As part of our company diversification, I had the unique opportunity to look into opening up the CellAntenna market in Argentina. For the most part, many U.S. companies have been reluctant to do business there due to the country's history of economic turmoil. It is not encouraging that a few years back the Argentinean government defaulted on loans and sent their credit rating down to nothing. As a backlash, banks were unable to obtain funds to allow small businesses to borrow money to fund payrolls and projects. To most Argentinians, what we are going through with our economy now is nothing compared to what they went through. At least we have a government that can bail out the banks.

Borrowing money in Argentina is almost impossible with rates at three percent per month. You heard it -- more than 36 percent per year. So most businesses operate on a cash basis, with no mortgage capability; houses and assets in general are all paid for. Chances are when you are dealing with a company that has a factory, or their own building, you know that there is no debt! (Something to consider when looking at our current financial collapse, right?)

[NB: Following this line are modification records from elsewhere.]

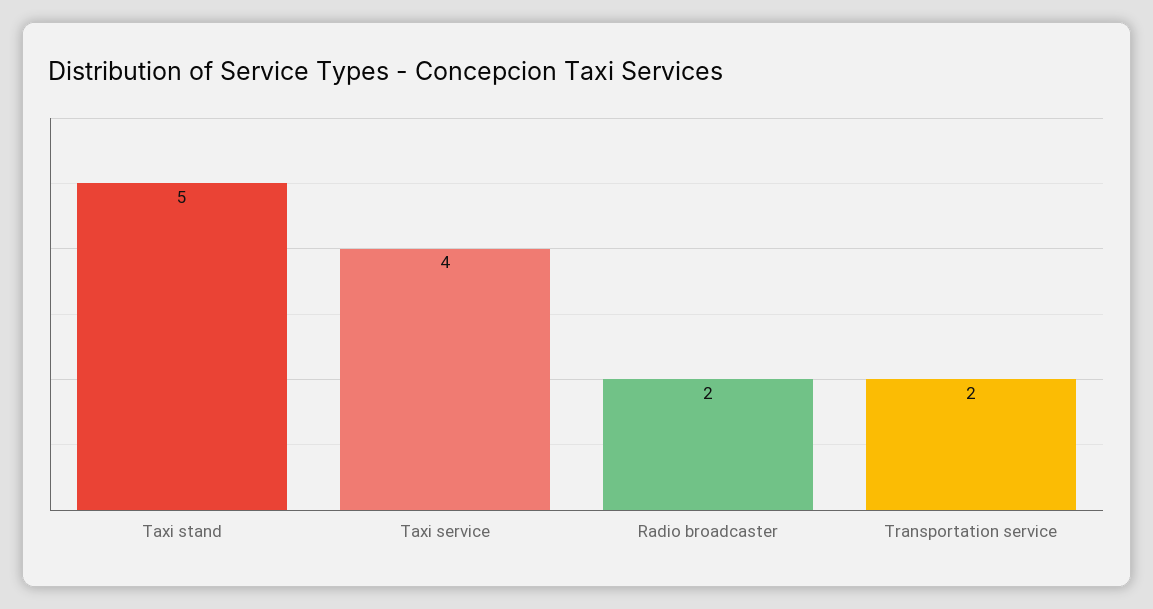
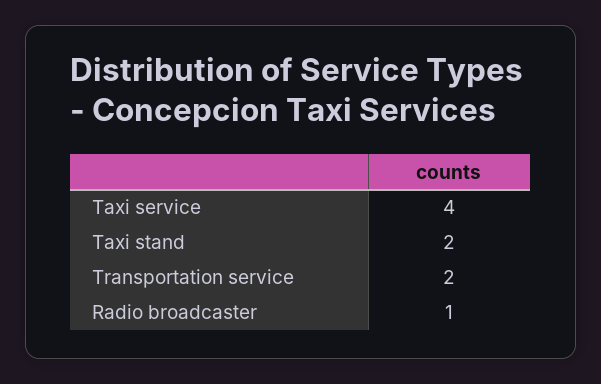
  {
-   "Taxi stand": 5,
+   "Taxi stand": 2,
    "Taxi service": 4,
-   "Radio broadcaster": 2,
+   "Radio broadcaster": 1,
    "Transportation service": 2
  }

Entrepreneurship in Argentina is thriving. Based on my own business experience there, I discovered that there are many opportunities both in the exporting of U.S. goods and services to Argentina, and in the importing of quality products -- leather goods, for instance -- to the U.S. marketplace. The country has many well-trained workers, and there is a high level of education that equals, if not surpasses, some of our standards. Add to that a good infrastructure, safe environment, and modern atmosphere, and you have a country that is quite sophisticated.

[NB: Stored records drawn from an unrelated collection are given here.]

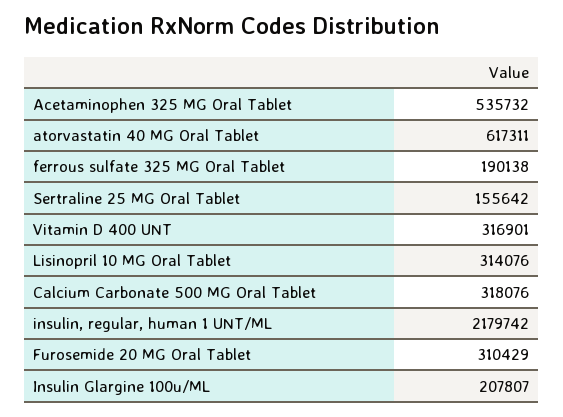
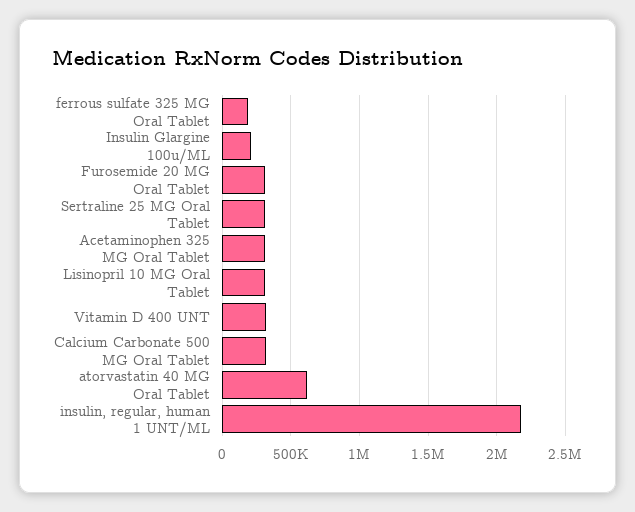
  {
-   "Acetaminophen 325 MG Oral Tablet": 535732,
+   "Acetaminophen 325 MG Oral Tablet": 300000,
    "atorvastatin 40 MG Oral Tablet": 617311,
    "ferrous sulfate 325 MG Oral Tablet": 190138,
-   "Sertraline 25 MG Oral Tablet": 155642,
+   "Sertraline 25 MG Oral Tablet": 300000,
    "Vitamin D 400 UNT": 316901,
    "Lisinopril 10 MG Oral Tablet": 314076,
    "Calcium Carbonate 500 MG Oral Tablet": 318076,
    "insulin, regular, human 1 UNT/ML": 2179742,
    "Furosemide 20 MG Oral Tablet": 310429,
    "Insulin Glargine 100u/ML": 207807
  }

When looking into doing business in Argentina, I would recommend that you have within your organization someone who speaks Spanish, and preferably that person is from Colombia, Ecuador, Chile or Venezuela. The Spanish spoken in these countries is very similar to that of Argentina, with some distinct slang and pronunciation differences. Although most Americans can get by with just English, you will be surprised how quickly and eager most businessmen will be to work with you if you take away the language barrier. In general, when you are dealing with a global business, having personnel that speaks the language is something that is not only respected, but is also appreciated.

The U.S. Department of Commerce has a great team of experts in Buenos Aires headed by Sylvia Yaber. They offer a Gold Key service that I highly recommend. You pay a fee for having the DOC introduce you to qualified businesses, possible customers, and government agencies. It goes a long way in having the DOC call up a business and say Uncle Sam wants you to meet someone special.

You will need a strong banking relationship as well. If this is the first time you are expanding into another country, make sure you current U.S. bank is knowledgeable enough to do business in Argentina. One of the first moves we did when we started to expand internationally was upgrade our bank. HSBC is a good choice because they have offices in almost every country of the world. Citibank didn't want our business because I wasn't borrowing any money. I only wanted to deposit! Stay away from the savings and loans, and the small regional types of banks. Chances are they will be weak on advice and procedures. That will only get you into trouble when it comes to transferring funds.

Another point to remember is not to transfer money using the currency exchange at the bank. Use a reliable currency broker like or FOREX. In Europe, provided me with the best rates that were within two percent of the actual currency rate shown on the market. We saved hundreds of thousands of dollars when we were transferring funds to our U.S. bank. Most banks nail you with 8 to 12 percent in fees.

Finally, Argentina is a big country, with pride in its beef and wine industries. Remember to always order Argentinean wines. In other countries wine is an industry. In Argentina wine is a culture. All of your business will revolve around dining! Get used to it. I know I have!